• Assignment: From the records below, set down exactly the lines starting with the line that contains "To solve the" and going on through the line that contains "CUSTOMER PORTAL". Nothing else is wanted.

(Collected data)
★ ★ ★ ★ ★

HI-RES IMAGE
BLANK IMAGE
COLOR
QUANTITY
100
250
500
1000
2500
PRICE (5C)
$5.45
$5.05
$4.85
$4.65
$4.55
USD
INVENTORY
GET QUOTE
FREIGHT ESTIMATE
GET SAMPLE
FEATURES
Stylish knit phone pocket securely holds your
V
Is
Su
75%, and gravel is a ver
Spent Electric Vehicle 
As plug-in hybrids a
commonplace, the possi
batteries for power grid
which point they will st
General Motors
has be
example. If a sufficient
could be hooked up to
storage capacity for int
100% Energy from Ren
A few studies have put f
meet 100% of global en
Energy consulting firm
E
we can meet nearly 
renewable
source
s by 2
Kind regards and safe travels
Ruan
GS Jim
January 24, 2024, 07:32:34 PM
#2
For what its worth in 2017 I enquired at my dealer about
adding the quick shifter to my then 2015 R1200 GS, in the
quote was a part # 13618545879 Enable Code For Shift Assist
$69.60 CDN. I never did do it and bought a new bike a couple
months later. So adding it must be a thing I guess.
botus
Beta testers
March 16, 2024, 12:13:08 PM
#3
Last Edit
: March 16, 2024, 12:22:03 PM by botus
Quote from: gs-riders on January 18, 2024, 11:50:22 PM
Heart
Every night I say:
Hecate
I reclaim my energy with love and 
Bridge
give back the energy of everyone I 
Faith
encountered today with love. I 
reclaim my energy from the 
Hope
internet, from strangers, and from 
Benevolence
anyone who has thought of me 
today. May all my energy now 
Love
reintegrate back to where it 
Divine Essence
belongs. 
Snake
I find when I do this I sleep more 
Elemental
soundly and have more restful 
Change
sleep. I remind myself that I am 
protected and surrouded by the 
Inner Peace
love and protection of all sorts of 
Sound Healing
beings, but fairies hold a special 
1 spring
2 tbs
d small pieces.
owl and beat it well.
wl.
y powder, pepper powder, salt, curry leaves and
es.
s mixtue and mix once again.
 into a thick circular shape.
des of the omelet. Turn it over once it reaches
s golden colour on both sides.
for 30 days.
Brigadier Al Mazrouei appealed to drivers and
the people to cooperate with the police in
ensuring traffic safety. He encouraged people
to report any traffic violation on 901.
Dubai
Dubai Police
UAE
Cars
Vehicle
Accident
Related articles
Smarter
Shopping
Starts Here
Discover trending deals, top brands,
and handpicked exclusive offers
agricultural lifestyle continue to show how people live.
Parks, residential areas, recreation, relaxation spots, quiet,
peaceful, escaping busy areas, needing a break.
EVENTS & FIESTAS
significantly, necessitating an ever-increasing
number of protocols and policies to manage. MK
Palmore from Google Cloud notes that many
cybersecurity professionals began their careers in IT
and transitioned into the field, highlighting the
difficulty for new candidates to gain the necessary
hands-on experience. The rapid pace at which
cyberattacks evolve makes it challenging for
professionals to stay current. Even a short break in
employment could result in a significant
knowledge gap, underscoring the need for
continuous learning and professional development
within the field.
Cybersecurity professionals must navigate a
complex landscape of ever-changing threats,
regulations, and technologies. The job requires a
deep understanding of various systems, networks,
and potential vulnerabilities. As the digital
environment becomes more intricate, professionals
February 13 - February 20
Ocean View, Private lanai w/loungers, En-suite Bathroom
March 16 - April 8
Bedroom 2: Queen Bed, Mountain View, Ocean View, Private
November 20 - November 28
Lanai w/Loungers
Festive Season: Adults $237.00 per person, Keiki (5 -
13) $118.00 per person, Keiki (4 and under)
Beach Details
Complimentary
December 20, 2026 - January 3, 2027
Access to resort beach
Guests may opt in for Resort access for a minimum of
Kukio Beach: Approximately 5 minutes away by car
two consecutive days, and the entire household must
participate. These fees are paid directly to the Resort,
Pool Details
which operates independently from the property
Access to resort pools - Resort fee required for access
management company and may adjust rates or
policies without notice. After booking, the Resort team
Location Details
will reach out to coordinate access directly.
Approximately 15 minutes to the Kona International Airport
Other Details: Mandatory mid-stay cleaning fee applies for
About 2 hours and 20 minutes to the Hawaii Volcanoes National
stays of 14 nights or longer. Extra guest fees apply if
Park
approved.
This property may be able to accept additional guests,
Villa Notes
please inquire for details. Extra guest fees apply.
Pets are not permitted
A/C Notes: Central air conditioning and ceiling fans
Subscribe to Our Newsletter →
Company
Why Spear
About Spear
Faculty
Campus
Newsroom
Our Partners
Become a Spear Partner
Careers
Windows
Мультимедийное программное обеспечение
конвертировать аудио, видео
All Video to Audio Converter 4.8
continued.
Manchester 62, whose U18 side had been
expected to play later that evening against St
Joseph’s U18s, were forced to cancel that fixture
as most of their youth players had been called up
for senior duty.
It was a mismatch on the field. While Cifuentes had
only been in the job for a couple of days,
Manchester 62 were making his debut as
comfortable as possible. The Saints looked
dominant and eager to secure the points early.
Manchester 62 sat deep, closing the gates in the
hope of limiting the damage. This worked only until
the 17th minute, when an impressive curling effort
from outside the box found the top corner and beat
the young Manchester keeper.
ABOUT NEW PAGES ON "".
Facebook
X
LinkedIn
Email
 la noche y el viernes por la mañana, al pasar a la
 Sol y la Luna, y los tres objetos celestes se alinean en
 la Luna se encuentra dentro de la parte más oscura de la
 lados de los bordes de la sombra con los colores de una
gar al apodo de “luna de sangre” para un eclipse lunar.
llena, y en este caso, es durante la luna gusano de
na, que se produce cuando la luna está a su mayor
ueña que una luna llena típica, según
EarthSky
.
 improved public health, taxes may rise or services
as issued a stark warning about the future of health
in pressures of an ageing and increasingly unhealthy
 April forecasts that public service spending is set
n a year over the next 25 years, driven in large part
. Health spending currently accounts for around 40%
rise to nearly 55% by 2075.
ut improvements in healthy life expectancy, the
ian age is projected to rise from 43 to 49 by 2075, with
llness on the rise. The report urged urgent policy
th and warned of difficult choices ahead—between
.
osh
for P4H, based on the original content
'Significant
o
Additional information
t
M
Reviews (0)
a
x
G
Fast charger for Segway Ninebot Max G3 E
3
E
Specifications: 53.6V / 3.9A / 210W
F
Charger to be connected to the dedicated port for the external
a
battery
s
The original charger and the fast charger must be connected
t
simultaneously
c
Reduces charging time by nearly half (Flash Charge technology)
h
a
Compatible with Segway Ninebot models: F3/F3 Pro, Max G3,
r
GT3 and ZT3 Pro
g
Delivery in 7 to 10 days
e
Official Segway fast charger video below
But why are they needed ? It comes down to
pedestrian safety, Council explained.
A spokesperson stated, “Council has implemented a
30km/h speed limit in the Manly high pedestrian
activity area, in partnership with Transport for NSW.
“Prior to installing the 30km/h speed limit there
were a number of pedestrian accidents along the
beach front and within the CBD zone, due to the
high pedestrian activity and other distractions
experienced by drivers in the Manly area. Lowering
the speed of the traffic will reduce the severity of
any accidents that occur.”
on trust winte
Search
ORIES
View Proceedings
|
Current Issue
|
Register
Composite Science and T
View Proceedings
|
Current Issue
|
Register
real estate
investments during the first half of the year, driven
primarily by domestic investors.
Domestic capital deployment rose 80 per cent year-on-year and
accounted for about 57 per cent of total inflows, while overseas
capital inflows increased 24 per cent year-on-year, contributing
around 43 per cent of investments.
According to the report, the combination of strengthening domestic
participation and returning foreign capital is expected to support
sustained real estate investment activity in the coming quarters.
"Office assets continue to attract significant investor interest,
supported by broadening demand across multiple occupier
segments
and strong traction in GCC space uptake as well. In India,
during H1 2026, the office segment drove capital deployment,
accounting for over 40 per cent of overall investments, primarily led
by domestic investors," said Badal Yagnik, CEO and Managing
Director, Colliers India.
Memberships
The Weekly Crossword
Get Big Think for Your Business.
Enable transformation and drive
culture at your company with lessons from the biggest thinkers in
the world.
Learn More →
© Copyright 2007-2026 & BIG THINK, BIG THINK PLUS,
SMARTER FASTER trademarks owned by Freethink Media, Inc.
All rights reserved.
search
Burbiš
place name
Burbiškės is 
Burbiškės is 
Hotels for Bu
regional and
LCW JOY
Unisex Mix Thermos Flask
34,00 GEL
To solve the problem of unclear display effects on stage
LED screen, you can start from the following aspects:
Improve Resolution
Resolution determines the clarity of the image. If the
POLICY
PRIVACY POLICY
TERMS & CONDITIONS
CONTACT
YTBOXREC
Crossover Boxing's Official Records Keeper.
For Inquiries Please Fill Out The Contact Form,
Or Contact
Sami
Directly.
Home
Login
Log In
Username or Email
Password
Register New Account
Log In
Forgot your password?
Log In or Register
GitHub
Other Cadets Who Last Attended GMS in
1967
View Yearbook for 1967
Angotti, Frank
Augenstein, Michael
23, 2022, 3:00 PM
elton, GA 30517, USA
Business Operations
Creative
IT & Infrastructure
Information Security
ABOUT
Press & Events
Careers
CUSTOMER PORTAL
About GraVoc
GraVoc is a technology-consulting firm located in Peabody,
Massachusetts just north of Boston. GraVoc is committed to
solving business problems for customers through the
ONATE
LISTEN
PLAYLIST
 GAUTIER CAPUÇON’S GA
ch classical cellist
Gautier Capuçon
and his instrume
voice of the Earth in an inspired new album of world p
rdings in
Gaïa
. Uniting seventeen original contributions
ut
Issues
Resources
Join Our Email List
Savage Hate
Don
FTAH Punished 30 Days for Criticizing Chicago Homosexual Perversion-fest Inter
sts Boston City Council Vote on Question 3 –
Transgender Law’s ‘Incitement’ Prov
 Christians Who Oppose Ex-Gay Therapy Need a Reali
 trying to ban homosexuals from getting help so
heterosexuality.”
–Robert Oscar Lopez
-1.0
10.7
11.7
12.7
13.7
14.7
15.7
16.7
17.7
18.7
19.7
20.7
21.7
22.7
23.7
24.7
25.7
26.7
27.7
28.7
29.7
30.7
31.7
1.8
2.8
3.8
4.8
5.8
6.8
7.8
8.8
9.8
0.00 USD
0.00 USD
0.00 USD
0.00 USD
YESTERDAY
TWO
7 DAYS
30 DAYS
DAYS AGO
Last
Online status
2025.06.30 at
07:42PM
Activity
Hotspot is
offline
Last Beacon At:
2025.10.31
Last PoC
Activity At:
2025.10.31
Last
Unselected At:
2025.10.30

★ ★ ★ ★ ★

• Your solution:
To solve the problem of unclear display effects on stage
LED screen, you can start from the following aspects:
Improve Resolution
Resolution determines the clarity of the image. If the
POLICY
PRIVACY POLICY
TERMS & CONDITIONS
CONTACT
YTBOXREC
Crossover Boxing's Official Records Keeper.
For Inquiries Please Fill Out The Contact Form,
Or Contact
Sami
Directly.
Home
Login
Log In
Username or Email
Password
Register New Account
Log In
Forgot your password?
Log In or Register
GitHub
Other Cadets Who Last Attended GMS in
1967
View Yearbook for 1967
Angotti, Frank
Augenstein, Michael
23, 2022, 3:00 PM
elton, GA 30517, USA
Business Operations
Creative
IT & Infrastructure
Information Security
ABOUT
Press & Events
Careers
CUSTOMER PORTAL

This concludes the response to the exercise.